- [What needs to be done]:
Please copy every line of the records below that holds the word "board".

Stored dataset items:

********************

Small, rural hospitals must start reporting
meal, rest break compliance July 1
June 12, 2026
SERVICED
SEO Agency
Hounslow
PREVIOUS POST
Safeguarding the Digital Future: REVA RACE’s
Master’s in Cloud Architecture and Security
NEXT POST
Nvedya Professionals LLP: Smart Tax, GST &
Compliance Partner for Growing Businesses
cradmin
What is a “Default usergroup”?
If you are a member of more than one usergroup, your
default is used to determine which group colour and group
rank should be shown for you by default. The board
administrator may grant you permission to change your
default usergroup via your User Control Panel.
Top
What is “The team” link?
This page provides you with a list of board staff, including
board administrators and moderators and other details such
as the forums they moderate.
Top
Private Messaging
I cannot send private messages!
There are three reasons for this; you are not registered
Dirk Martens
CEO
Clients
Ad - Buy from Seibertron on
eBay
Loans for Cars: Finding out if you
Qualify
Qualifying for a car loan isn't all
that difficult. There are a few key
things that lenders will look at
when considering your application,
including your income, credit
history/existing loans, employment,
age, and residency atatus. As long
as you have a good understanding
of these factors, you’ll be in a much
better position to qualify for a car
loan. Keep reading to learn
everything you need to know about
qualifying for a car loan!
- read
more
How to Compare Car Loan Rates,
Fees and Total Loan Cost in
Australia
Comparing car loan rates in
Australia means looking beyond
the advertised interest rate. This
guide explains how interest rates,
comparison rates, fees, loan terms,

********************

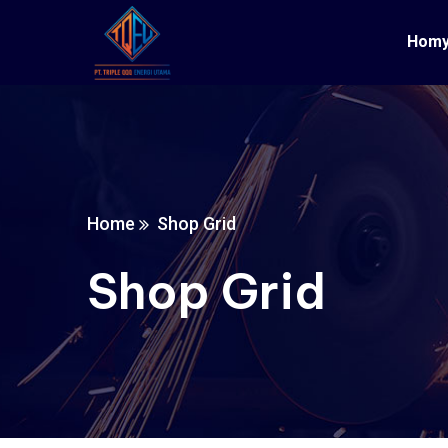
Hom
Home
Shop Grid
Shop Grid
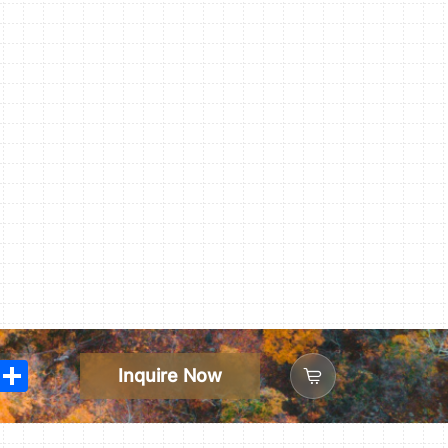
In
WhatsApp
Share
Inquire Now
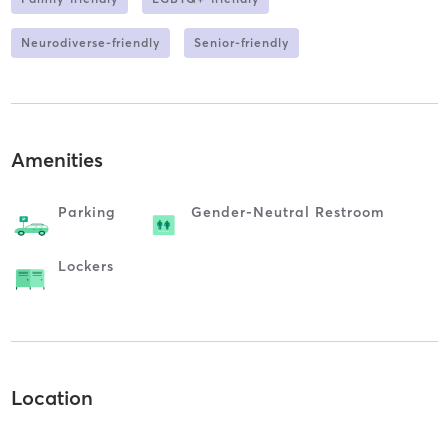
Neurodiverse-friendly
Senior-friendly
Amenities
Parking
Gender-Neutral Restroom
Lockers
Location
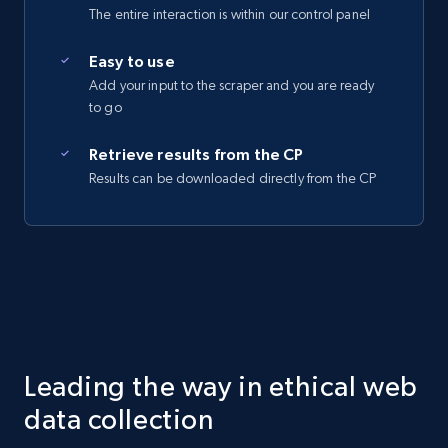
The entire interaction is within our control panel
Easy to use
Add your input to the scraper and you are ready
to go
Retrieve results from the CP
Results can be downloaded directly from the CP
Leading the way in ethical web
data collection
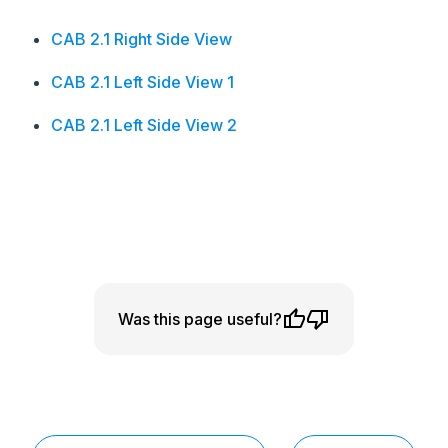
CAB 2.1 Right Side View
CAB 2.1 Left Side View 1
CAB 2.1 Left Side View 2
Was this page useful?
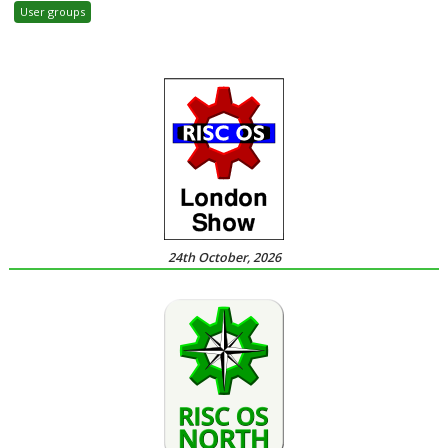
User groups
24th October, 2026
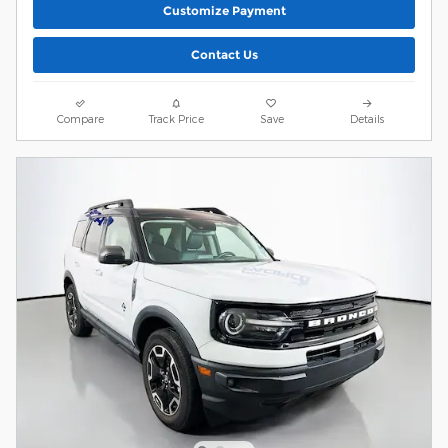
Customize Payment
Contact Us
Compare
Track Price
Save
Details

********************

- [Response]:
rank should be shown for you by default. The board
This page provides you with a list of board staff, including
board administrators and moderators and other details such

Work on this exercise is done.